**What is needed**
Apart from any images, the entries are to be output exactly.

Stored items from a collection
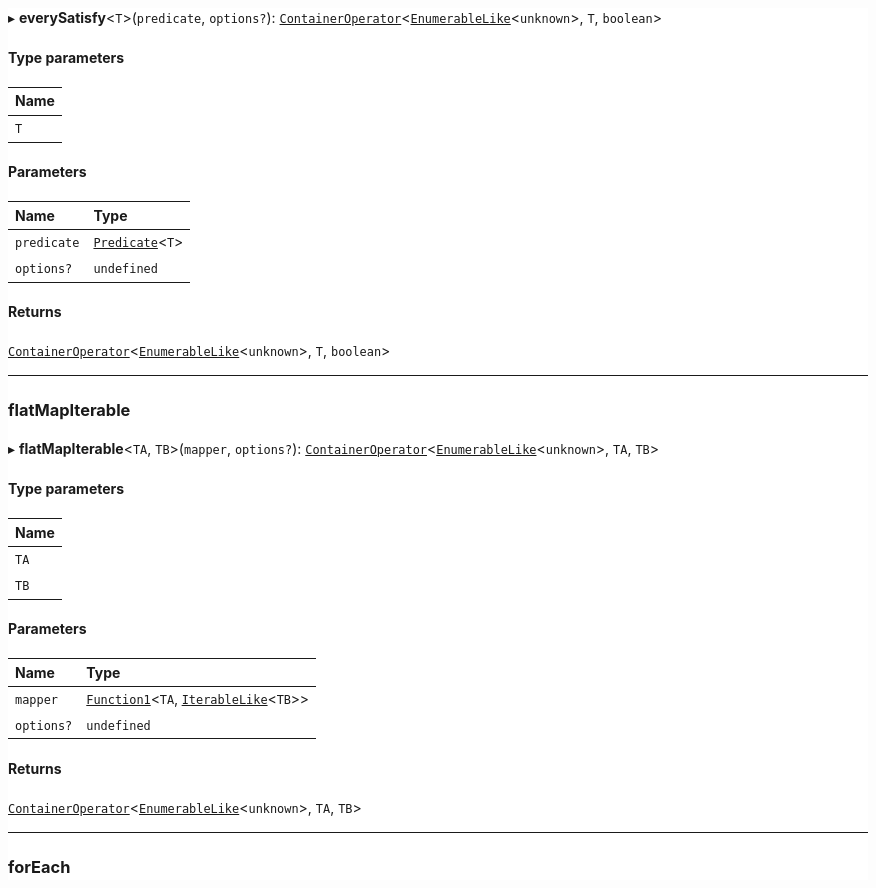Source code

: ▸ **everySatisfy**<`T`\>(`predicate`, `options?`): [`ContainerOperator`](containers.md#containeroperator)<[`EnumerableLike`](../interfaces/ix.EnumerableLike.md)<`unknown`\>, `T`, `boolean`\>

#### Type parameters

| Name |
| :------ |
| `T` |

#### Parameters

| Name | Type |
| :------ | :------ |
| `predicate` | [`Predicate`](functions.md#predicate)<`T`\> |
| `options?` | `undefined` |

#### Returns

[`ContainerOperator`](containers.md#containeroperator)<[`EnumerableLike`](../interfaces/ix.EnumerableLike.md)<`unknown`\>, `T`, `boolean`\>

___

### flatMapIterable

▸ **flatMapIterable**<`TA`, `TB`\>(`mapper`, `options?`): [`ContainerOperator`](containers.md#containeroperator)<[`EnumerableLike`](../interfaces/ix.EnumerableLike.md)<`unknown`\>, `TA`, `TB`\>

#### Type parameters

| Name |
| :------ |
| `TA` |
| `TB` |

#### Parameters

| Name | Type |
| :------ | :------ |
| `mapper` | [`Function1`](functions.md#function1)<`TA`, [`IterableLike`](../interfaces/containers.IterableLike.md)<`TB`\>\> |
| `options?` | `undefined` |

#### Returns

[`ContainerOperator`](containers.md#containeroperator)<[`EnumerableLike`](../interfaces/ix.EnumerableLike.md)<`unknown`\>, `TA`, `TB`\>

___

### forEach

**Answer to this problem**
Source code

: ▸ **everySatisfy**<`T`\>(`predicate`, `options?`): [`ContainerOperator`](containers.md#containeroperator)<[`EnumerableLike`](../interfaces/ix.EnumerableLike.md)<`unknown`\>, `T`, `boolean`\>

#### Type parameters

| Name |
| :------ |
| `T` |

#### Parameters

| Name | Type |
| :------ | :------ |
| `predicate` | [`Predicate`](functions.md#predicate)<`T`\> |
| `options?` | `undefined` |

#### Returns

[`ContainerOperator`](containers.md#containeroperator)<[`EnumerableLike`](../interfaces/ix.EnumerableLike.md)<`unknown`\>, `T`, `boolean`\>

___

### flatMapIterable

▸ **flatMapIterable**<`TA`, `TB`\>(`mapper`, `options?`): [`ContainerOperator`](containers.md#containeroperator)<[`EnumerableLike`](../interfaces/ix.EnumerableLike.md)<`unknown`\>, `TA`, `TB`\>

#### Type parameters

| Name |
| :------ |
| `TA` |
| `TB` |

#### Parameters

| Name | Type |
| :------ | :------ |
| `mapper` | [`Function1`](functions.md#function1)<`TA`, [`IterableLike`](../interfaces/containers.IterableLike.md)<`TB`\>\> |
| `options?` | `undefined` |

#### Returns

[`ContainerOperator`](containers.md#containeroperator)<[`EnumerableLike`](../interfaces/ix.EnumerableLike.md)<`unknown`\>, `TA`, `TB`\>

___

### forEach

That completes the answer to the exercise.